En Suisse, des réflexions préliminaires ont eu lieu. Avec le retard qui le caractérise, le Conseil des
Ecoles polytechniques a annoncé, en septembre 2012 (LT du 05.09.2012), vouloir développer le
concept du «power-to-gas», jugé indispensable pour accompagner la sortie du nucléaire.

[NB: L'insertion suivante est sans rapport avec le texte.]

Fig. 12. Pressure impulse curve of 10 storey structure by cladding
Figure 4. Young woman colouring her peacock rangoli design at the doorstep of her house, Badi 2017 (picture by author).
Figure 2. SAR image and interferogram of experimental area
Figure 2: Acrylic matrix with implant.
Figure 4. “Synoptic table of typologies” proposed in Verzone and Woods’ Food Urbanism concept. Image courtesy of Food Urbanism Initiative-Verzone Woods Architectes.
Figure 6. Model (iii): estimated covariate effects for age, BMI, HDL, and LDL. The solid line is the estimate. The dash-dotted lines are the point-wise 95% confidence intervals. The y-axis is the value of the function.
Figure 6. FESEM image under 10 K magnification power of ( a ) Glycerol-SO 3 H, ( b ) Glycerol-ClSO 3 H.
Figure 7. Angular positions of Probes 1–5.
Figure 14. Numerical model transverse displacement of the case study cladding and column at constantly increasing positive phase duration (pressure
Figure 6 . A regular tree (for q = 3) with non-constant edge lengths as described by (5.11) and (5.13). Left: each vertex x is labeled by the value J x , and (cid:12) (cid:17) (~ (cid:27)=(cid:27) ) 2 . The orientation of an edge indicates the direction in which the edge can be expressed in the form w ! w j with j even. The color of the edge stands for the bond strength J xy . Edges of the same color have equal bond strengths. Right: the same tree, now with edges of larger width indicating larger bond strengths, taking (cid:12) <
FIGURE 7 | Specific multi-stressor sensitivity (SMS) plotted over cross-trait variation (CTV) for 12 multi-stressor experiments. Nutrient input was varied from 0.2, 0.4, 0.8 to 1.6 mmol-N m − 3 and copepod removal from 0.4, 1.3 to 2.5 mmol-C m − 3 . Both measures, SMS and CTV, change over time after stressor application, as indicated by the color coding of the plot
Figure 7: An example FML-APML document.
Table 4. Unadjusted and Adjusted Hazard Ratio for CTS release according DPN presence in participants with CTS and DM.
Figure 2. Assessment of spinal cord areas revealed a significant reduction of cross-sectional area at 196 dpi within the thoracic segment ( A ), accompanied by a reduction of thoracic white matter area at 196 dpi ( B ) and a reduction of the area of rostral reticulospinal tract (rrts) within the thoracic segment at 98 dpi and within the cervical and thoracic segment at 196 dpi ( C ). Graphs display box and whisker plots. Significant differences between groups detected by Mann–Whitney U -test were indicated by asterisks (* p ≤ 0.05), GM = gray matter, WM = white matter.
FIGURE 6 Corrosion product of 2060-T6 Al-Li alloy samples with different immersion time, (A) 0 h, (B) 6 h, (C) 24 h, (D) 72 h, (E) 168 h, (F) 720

Evidemment, en Suisse, comme en Allemagne, les obstacles au développement de cette filière de
stockage de l’énergie à grande échelle sont d’ordre économique. Si les rendements de conversion pour
fabriquer de l’hydrogène ou recombiner celui-ci avec du CO2 pour obtenir du méthane de synthèse
s’améliorent, les coûts finaux demeurent trois à cinq fois supérieurs au prix du gaz ou du kilowattheure
électrique conventionnel. Conscients des enjeux, les industriels allemands ont entamé des discussions
pour obtenir une taxation plus favorable du gaz de synthèse et le rachat à meilleur prix du courant
électrique solaire ou éolien. Discussions qui ont été interrompues mais qui devraient reprendre avec le
nouveau gouvernement issu de la coalition d’Angela Merkel. Les promoteurs de la filière se montrent
optimistes car, en Allemagne, tous les partis, sans exception, font du «power-to-gas» une priorité dans
leurs programmes électoraux. Le «power-to-gas» suscite également l’intérêt de plus en plus marqué
des groupes pétroliers, qui y décèlent la clé de la transition énergétique.